*** Opening of EXCERPTED TEXT ***

Staġjun Teatru Malti's commissioning of a dramatisation in Maltese of Nicholas Monsarrat's celebrated The Kappillan of Malta ties in beautifully with Mario Philip Azzopardi's policy of bringing audiences in their droves to the theatre.

Il-Kappillan ta' Malta, translated by Immanuel Mifsud and staged at Fort St Elmo, captures much of the heart of Monsarrat's novel. It gives a picture of a community trying to survive the great dangers and deprivations brought to Malta by World War II that is grander and more complex than, say, the one given by Ġuże Chetcuti in his Il-Kerrejja.

What Mifsud's play, faithful in a number of ways to the novel, has is Dun Salv, the parish priest who has lost his parish church and taken over the care of this community. His parents are a British naval officer and a Maltese noblewoman very much on her dignity, but he has put all social privilege aside and devoted himself to helping his parishioners.

*** Close of EXCERPTED TEXT ***

## QUESTIONS ON THE MATERIAL
a) List every title of a novel or play that the review of Il-Kappillan ta' Malta mentions.
b) Extend the review of the Maltese stage version of The Kappillan of Malta past its final sentence.

*** Opening of SUPPLIED DATA ***

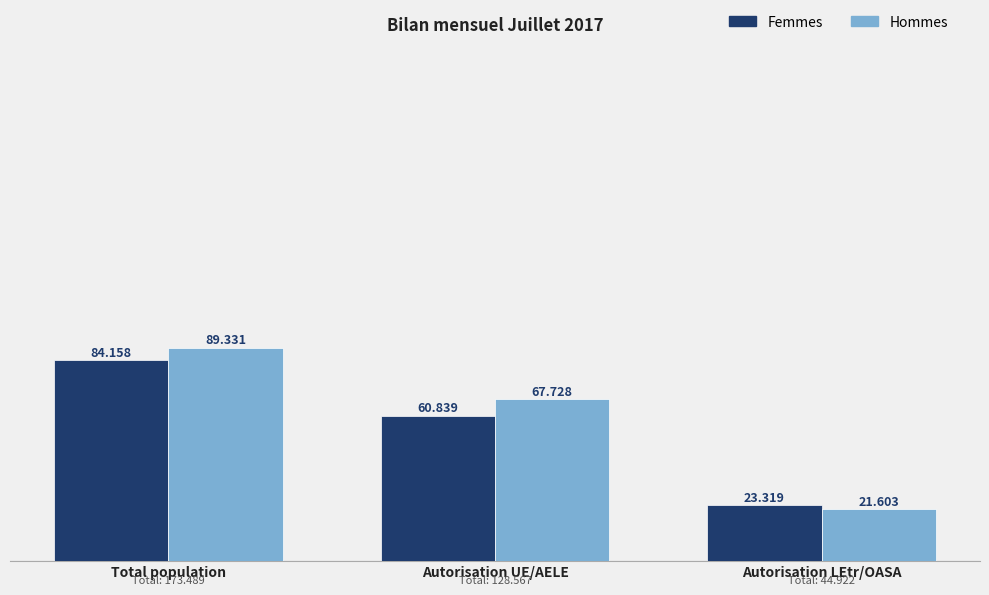

What is the total value across all series at Autorisation UE/AELE?

128567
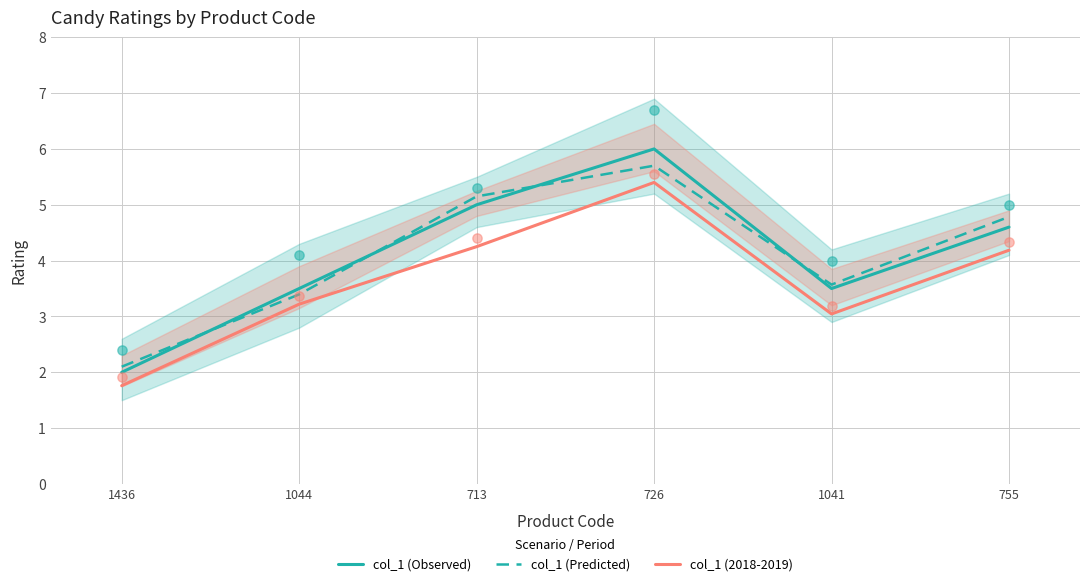

What are all the series names shown in the legend?

col_1 (Observed), col_1 (Predicted), col_1 (2018-2019)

*** Close of SUPPLIED DATA ***

## TASK-BY-TASK ANSWERS
a)
The Kappillan of Malta
Il-Kappillan ta' Malta
Il-Kerrejja

b)
He is, in many ways, a good priest but he has what was considered a serious flaw, back then – he sometimes ignores the authority of the bishop. His enemy is a monsignor, Scholti by name, who is always deploring Dun Salv's readiness to overlook his parishioners' moral irregularities and daily use of the catacombs for saying Mass. When Dun Salv conducts a somewhat chaotic marriage ceremony in the catacombs in Scholti's presence, the bishop runs out of patience. He deprives Dun Salv of his parish and exiles him indefinitely to Gozo.

Two tiers of balconies are turned into shelters on stage

Adrian Mamo has provided a large set, consisting mainly of two blocks with tiers of balconies representing the catacombs (although in truth they look nothing like the Maltese catacombs I know).

Save for the catacomb scenes, props are down to a minimum. The tiers of balconies make it possible for the director, Peter Busuttil, to create an ever-changing picture, with interventions by the parishioners.

These scenes in the catacombs see Mifsud's dialogue at its most inventive and Busuttil's direction at its liveliest and most dynamic. They provide a gallery of portraits, some of them somewhat gross cari-catures. Most notable is the couple that is constantly having intercourse in full view of the others, thus providing ironic amusement.

The uttering of gross double entendres or straightforward coarse language is frequent in some scenes; excessive, to my mind, but certainly not to that of many other audience members.

Dramatically, however, this serves to make it clearer why Scholti and the bishop disapprove so strongly of Dun Salv's tolerance for this behaviour, which he regards as reprehensible in people facing the possibility of death every day.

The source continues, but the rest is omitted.